(Supplied data)

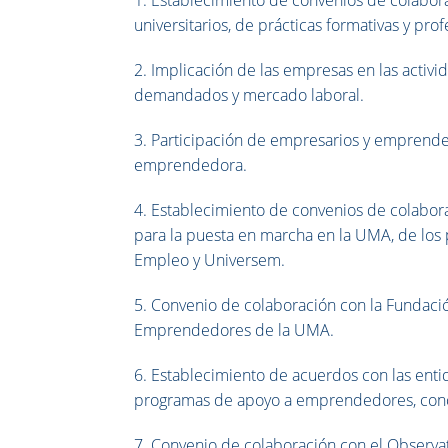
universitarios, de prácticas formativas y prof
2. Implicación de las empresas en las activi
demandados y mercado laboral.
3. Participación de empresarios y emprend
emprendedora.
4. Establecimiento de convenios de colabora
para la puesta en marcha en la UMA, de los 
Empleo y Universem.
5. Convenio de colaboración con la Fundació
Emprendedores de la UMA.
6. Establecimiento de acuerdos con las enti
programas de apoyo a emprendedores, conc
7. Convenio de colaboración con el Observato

(End Supplied data)
(Supplied data)

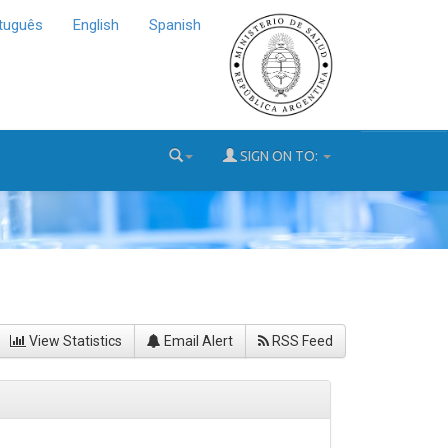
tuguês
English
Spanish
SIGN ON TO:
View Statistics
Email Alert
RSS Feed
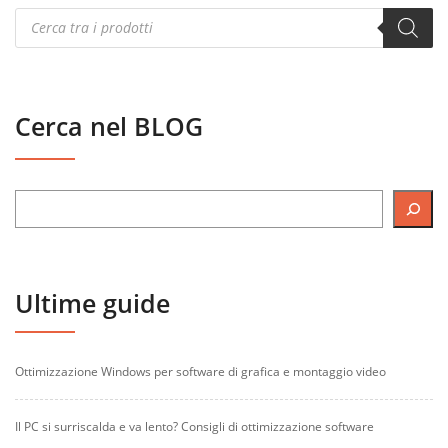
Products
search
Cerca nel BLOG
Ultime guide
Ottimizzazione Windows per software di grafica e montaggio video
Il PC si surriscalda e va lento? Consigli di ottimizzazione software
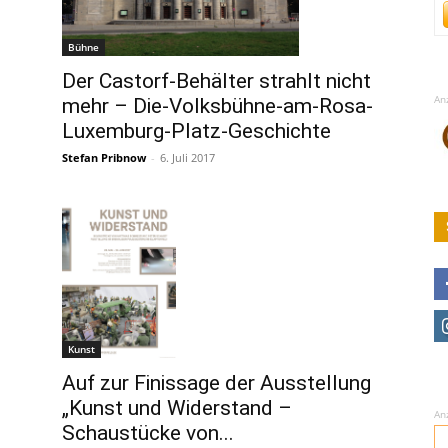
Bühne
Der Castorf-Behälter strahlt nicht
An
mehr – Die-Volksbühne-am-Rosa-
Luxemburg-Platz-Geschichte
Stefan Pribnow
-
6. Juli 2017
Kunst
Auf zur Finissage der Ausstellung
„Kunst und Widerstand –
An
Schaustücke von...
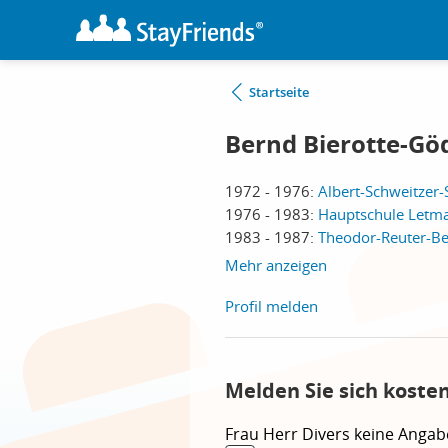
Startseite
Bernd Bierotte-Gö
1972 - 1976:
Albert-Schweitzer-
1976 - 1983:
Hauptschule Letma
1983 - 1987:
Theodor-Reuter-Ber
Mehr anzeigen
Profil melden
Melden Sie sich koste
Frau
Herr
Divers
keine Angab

(End Supplied data)
(Supplied data)

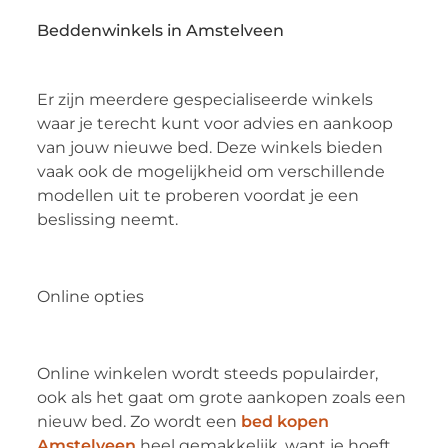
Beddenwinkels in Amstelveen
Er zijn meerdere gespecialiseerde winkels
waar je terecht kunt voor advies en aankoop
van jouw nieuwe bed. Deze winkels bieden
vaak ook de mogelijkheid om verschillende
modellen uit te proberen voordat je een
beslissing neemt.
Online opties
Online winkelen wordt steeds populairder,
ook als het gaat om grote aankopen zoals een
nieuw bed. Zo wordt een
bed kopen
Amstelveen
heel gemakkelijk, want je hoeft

(End Supplied data)

▶ _What to produce_: In the records above, find every line with the word "Establecimiento" and copy it.

▶ _Worked solution_:
4. Establecimiento de convenios de colabora
6. Establecimiento de acuerdos con las enti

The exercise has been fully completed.